On 12 August, Levy was sentenced to a whole-life order for the killings, meaning he will never be eligible for parole. He was additionally sentenced to two life sentences for the rapes, which would run alongside the whole-life term, as well as four years for GBH and two-and-a-half years for intentional smothering. Passing sentence, Lucraft told Levy "You are clearly someone who ruthlessly exploits others for your own personal sexual satisfaction", and described him as "someone who appears to have a morbid fascination with sex, rape, and crime".

==Post-conviction events==
Following Levy's conviction, the Metropolitan Police said that it believed Wilkins' death could have been prevented, and said it had apologised to her family.
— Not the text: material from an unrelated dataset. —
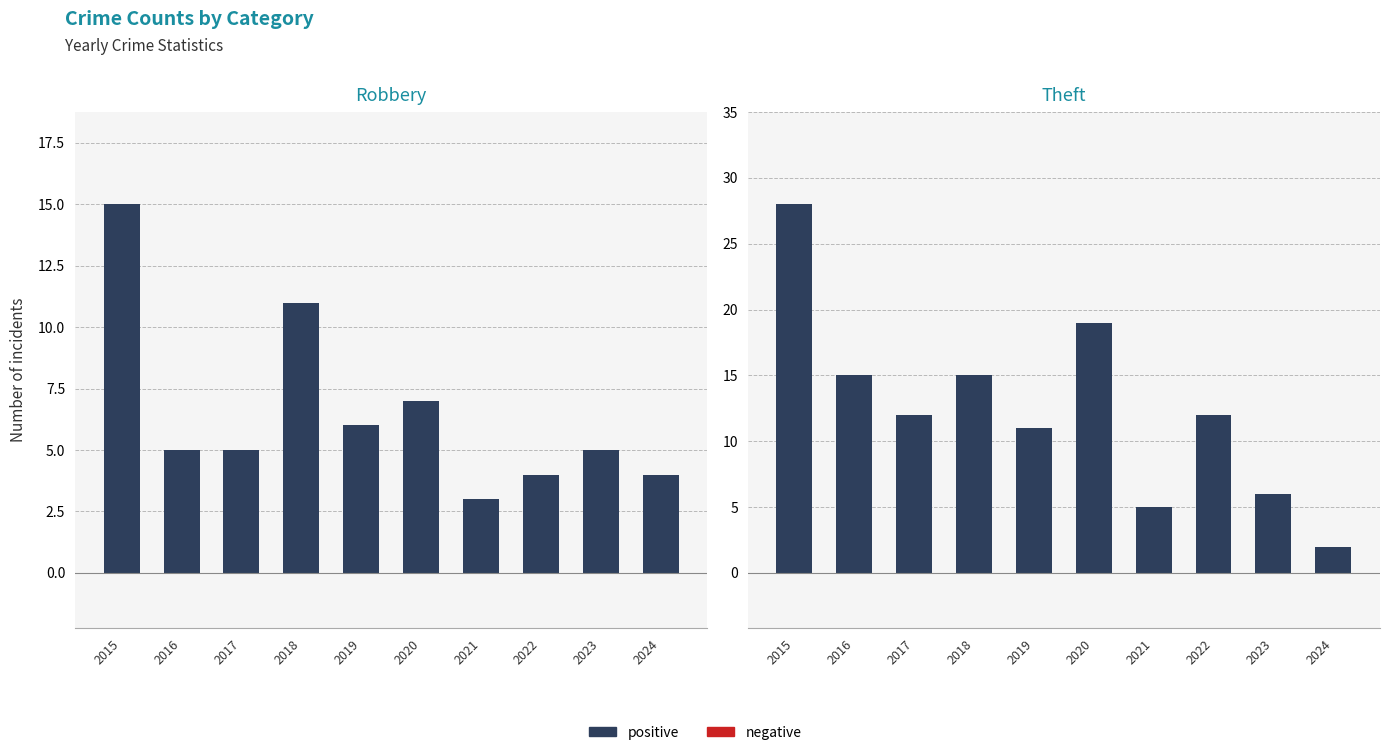

At which category does the chart reach its peak across all series?

2015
Metropolitan Police Deputy Chief Commissioner Kevin Southward described the handling of the case as a "collective system failure". Detective Chief Superintendent Pete Fulton of British Transport Police said the delay in their enquiries "absolutely wasn't good enough". The Crown Prosecution Service apologised for "shortcomings" in having Levy remanded in custody. The Independent Office for Police Conduct also launched an investigation into the handling of the case.